Pro #6 – File Management
We keep a lot of files in Notion in either an embedded form or as attachments
– Import information is very easy
– Easy to set a structure for a document: the ability to change instantly type of the block
Con #1 – Navigation
An app with a usage breadth so wide as Notion’s is bound to struggle with navigation to some degree. Also, the fact that you can nest pages within pages within pages and so on doesn’t help either.
–No tabs on the desktop app version
– Navigation could be improved. I'd add visually more accent on primary action.
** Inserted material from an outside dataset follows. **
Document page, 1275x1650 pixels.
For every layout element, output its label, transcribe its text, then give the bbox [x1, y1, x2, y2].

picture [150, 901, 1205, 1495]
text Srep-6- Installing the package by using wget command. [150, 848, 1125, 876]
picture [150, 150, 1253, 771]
In terms of hierarchy: there's a need to distinguish clearly what is the most important and what is secondary
Con #2 – The learning curve
Yes, we did say that Notion was fairly easy to get into. However, even after years of usage, we’re still not sure that we use it to its full potential. We’d say that it’s an “easy to learn, hard to master” situation.
There are a lot of features hidden in drop-downs, a lot of properties, and use cases.
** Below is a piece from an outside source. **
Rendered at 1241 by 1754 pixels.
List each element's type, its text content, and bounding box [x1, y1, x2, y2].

– You need to spend a lot of time to fully utilize Notion
A lot of options for content, a bit overwhelming to discover in a small dropdown. A bit hard to understand how to use properties. It needs some trying/failing to get how it works
Con #3 – Error recovery
Mistakes are inevitable. However, it’s the job of the design team to foresee them and help users rectify them. For the most part, Notion delivers on that design principle. There were a few instances where this wasn’t the case though.
– Copy-paste feature is not perfect. Sometimes the structure of pasted elements is broken; Sometimes it's not clear what you remove and as a result, there is a chance to remove something by mistake.
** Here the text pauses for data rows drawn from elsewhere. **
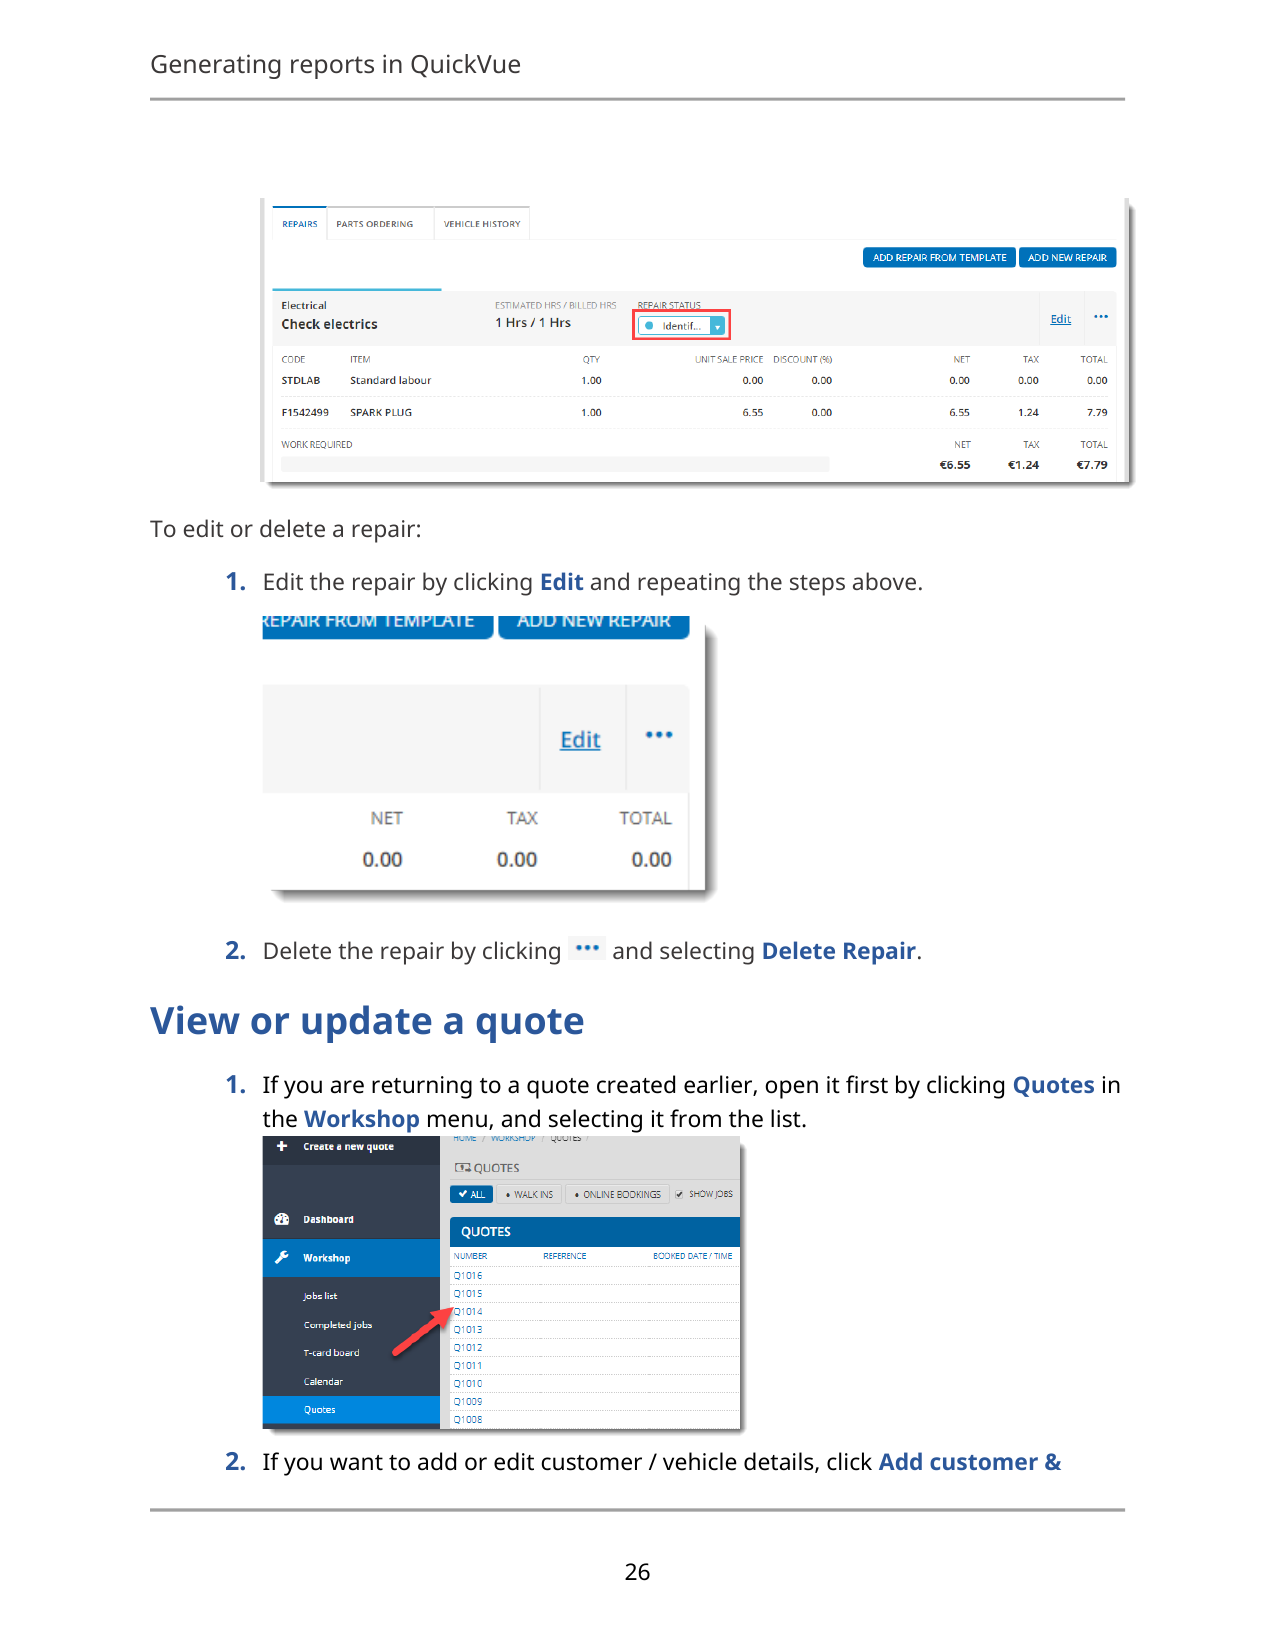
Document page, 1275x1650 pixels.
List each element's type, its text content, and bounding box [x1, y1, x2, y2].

list To edit or delete a repair: [150, 513, 1125, 544]
list Edit the repair by clicking Edit and repeating the steps above. [225, 563, 1125, 597]
list Delete the repair by clicking and selecting Delete Repair. [225, 933, 1125, 967]
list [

– Unclear way to undo file deletion – it is mostly reserved for admins, a user has to revert the entire board to an earlier state in a changelog that is pretty hidden.
Additionally, the Gantt Chart view could use undo option. Gantt chart view could have custom addition of events that are not tied to board content (just a label as in a file with a chart).
Con #4 – Feature discoverability
While versatility and customizability are good things, they sometimes may be at the expense of discoverability. What it means, is that if there’s a large selection of features, they become harder to find.
Speaking of the discoverability of Notion's feature, here's what we have to say:
– Some interactions are kind of hard to discover because they are hidden, visible on hover
– The list of possible elements to add is long and adding a picture (which is a quite common thing to do) takes too much time. Maybe a visible bar with all the options accessible right away could be an option (not on hover).
Con #5 – Inconsistencies
Visual appeal aside, inconsistent designs are often synonymous with confusing designs. Normally you would expect similar features or patterns executed in a similar way. By and large, this is the case with Notion. However, there are a few inconsistencies we’ve managed to catch.
– No consistency in behavior while clicking on menu items: in some cases, it is a dropdown, in some- pop-up. As a user, I can feel insecure since I don't know what to expect by clicking on the item
– Some interactions are a bit confusing which has an impact on the efficiency of work e.g. actions available on hover only. Limited flexibility - E.g. Not being able to modify certain elements, such as font size in the toggle list title.
Although we've identified nearly the same number of pros and cons, the advantages clearly outweigh the drawbacks. We believe that Notion's experienced great success not accidentally, but at least in part because of its great design.